A respeito da medida provisória que exige de alunos ingressantes nos cursos a partir de 2015 dois anos de estágio obrigatório do Sistema Único de Saúde (SUS), há mais perguntas do que respostas no meio acadêmico. Prevista no programa Mais Médicos, a mudança deve ser avaliada e regulamentada pelo Conselho Nacional de Educação (CNE) no próximo semestre. A medida provisória, assinada pela presidente Dilma Rousseff, ainda será analisada pelo Congresso e pelo CNE, antes de virar lei.
Em comunicado oficial, a Abem, representante de mais de 140 escolas médicas associadas, manifestou-se contrária à forma como foram decididas as medidas do programa e destacou que as diretrizes curriculares nacionais para os cursos de graduação em medicina já incluem a formação prática no SUS.
Conforme a diretora da Abem, as diretrizes curriculares atuais para a graduação em medicina já preveem atendimento humanizado e construção de responsabilidade social, por meio das atividades práticas ao longo dos seis anos de faculdade. No formato atual, durante o quinto e o sexto anos de curso, período chamado de internato, os alunos atuam em hospitais-escola, ligados ao SUS. Neste ciclo, os estudantes são supervisionados por professores, que respondem pelo atendimento e por eventuais infrações éticas.
Para o governo federal, a nova proposta tem como objetivo ampliar a experiência prática para melhorar a formação dos médicos. A diferença para o formato atual é que, durante os dois anos de estágio no SUS, os alunos terão a responsabilidade de um profissional formado, atuando com uma autorização provisória. Caso errem, terão de responder por si. No entanto, a portaria prevê que os alunos sejam supervisionados por um médico com pós-graduação e acompanhados, ainda, por um tutor acadêmico no caso, um professor da universidade, que deverá planejar e orientar as atividades do aluno e do supervisor.
Dar total responsabilidade ética aos graduandos em locais onde a infraestrutura e a oferta de médicos supervisores é pequena também coloca em alerta professores. Para a diretora da Faculdade de Medicina da Universidade Estadual Paulista (Unesp), Silvana Artioli Schellini, quem pôs essa medida no papel não conhece o ensino básico de medicina no Brasil e as condições para aprendizagem no interior. A portaria estabelece como regiões prioritárias áreas de difícil acesso ou que tenham populações em situações de vulnerabilidade. Após o anúncio da medida, no entanto, o ministro da Saúde, Alexandre Padilha, informou que os alunos farão o estágio na mesma cidade em que cursam a faculdade. No Brasil, porém, os cursos de medicina estão concentrados em grandes centros. Outro ponto ainda confuso na medida.

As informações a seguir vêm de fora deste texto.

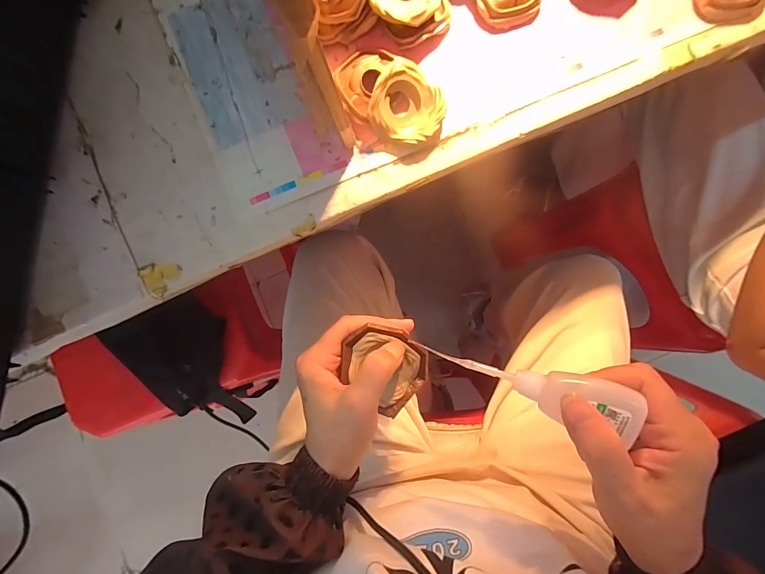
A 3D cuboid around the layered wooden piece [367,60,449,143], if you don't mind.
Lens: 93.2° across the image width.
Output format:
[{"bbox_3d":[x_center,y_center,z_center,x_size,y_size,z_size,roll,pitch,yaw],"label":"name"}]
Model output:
[{"bbox_3d":[0.016,-0.123,0.248,0.049,0.019,0.049,-4,104,-16],"label":"layered wooden piece"}]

Para a coordenadora do curso de medicina da Universidade de Brasília (UnB), Maria das Graças de Oliveira, a falta de organização e investimento em condições adequadas para o atendimento impede perspectivas de mudanças até 2015. "Se houvesse equipe de enfermagem e de assistência social, postos de saúde equipados, medicamentos necessários para a população e supervisão competente, não veria problema algum em ampliar o curso", aponta Maria das Graças. Segundo ela, elaborar uma mudança deste porte depende de ouvir profissionais da área de saúde, não apenas médicos, e buscar soluções que contemplem a diversidade de cada região do País.